Effective Tax Administration: You owe the tax and are able to pay most or all of the tax. However, doing so requires you to end cancer treatments on your minor child. The IRS looks at the facts and circumstances and will consider a settlement that allows payment of a fair amount that does not cause undue hardship.
How Much to Offer
This is the big secret the advertisers keep tight to their vest so they can charge you $5,000 and up for data entry. My office does offers on a regular basis. The first thing I tell a client when they sit down is the formula the IRS will use to determine an acceptable offer.
Are you ready for the big secret? The formula the IRS uses as a minimum offer they will accept? Here it is:
- Quick sale value of assets, plus
- 24 months of disposable income
That is it. Now what does it mean?
Quick sale value is 80% of fair market value.

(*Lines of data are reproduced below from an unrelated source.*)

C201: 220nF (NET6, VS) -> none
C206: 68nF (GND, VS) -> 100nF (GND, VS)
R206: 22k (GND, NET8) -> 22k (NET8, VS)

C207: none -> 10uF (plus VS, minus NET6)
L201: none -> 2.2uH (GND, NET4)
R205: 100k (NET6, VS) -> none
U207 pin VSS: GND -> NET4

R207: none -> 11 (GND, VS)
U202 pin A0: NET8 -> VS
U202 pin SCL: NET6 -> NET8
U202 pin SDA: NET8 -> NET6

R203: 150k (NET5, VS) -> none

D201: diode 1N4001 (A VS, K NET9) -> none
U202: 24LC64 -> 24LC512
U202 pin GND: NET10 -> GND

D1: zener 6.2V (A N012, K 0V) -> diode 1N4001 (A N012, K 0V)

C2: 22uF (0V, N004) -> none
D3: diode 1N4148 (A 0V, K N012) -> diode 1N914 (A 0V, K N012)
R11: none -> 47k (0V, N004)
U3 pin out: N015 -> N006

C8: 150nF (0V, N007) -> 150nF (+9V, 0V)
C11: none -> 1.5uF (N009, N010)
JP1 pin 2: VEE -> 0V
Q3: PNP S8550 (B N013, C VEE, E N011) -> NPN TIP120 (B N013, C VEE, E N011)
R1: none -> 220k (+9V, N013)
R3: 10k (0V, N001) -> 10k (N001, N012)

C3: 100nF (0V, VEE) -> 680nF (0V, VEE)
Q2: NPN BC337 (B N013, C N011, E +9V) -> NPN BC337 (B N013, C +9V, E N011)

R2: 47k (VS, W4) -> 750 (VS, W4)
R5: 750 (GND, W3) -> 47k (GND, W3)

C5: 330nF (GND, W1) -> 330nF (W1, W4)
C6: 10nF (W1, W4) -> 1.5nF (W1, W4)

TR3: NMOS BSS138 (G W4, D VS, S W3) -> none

Example: You own a home worth $100,000 with a mortgage of $75,000. Quick sale value is 80% of $100,000, or $80,000. Therefore, based on assets, your offer must be at least $5,000 ($80,000-$75,000 mortgage).
Disposable income is derived by subtracting certain expenses from income. The IRS calculates expenses a little different than most folks. Many expenses are listed in the National Standard Table available at www.irs.gov. Certain expenses (food, clothing, personal care, supplies, and miscellaneous) must come from the Table regardless of your real out-of-pocket expense. You do better here if you are frugal.
Example: You earn $3,000 per month. You have a 4 person household, so you get $1,371 for the items listed above. Add your car and mortgage payments of $1,500. Your expenses are $2,871 ($1,371 + $1,500). Your income ($3,000) minus expenses ($2,871) leaves you with a disposable income of $129 per month.
Using the example above, disposable income is $129 x 24 months = $3,096
Your minimum offer the IRS will accept is: $5,000 from assets plus $3,096 from disposable income, or $8,086.
If anyone charges you a fee to file an offer for less than the above formula, run. You can calculate your Offer in Compromise on the back of an envelope to get an idea of what your settlement will look like. Offer less and you are denied; offer more and you are over-paying.
There are three ways to pay for an Offer in Compromise.
Lump Sum: This is the one you want. Trust me on this. You are required to pay an application fee of $150, due when you file Form 656, Offer in Compromise. Twenty percent of your offer is due with the application.
Short-term Payment Plan: Payment of full offer in 24 or fewer monthly payments.
Deferred Payment Plan: All payments are made at any time in full within the statute of limitation. The IRS has 10 years to collect from you or they cannot collect. Offer must include payment within the 10 year limit.
The IRS accepts fewer offers on payment plans and payments are non-refundable. If you default, you start all over and the IRS keeps your money.
Forms and Fees
File Form 656, Offer in Compromise, and Form 433-A, Collection Information Statement for Wage Earners and Self-Employed Individuals. Form 433-A is not required if your Offer in Compromise type is “Doubt as to Liability.”
Filling out each form is straight forward. Most information requested involves your income and sources and expenses with verification. Use the formula above to calculate your lump-sum offer.
A $150 filing fee is due with Form 656 and is non-refundable.
Take your time when filling out Forms 656 and 433-A. Your numbers must be as accurate as possible. Include all documentation requested. Fill in all information requested.
The IRS will take a few months to over a year to review your Offer in Compromise, usually over a year. When the IRS gets around to reviewing your offer, prepare to provide all your updated information again within 10 days of the IRS request or your request is considered withdrawn and you have to start all over.
File and pay all future taxes by the due date. If you fail to do so within five years of an accepted Offer in Compromise, the IRS can withdraw the settlement offer and you start all over again.
An Offer in Compromise settlement does not make life easy, just tolerable. You can clean up a tax mess and move on. Use the OIC opportunity to get your life back. Don’t re-dig the hole.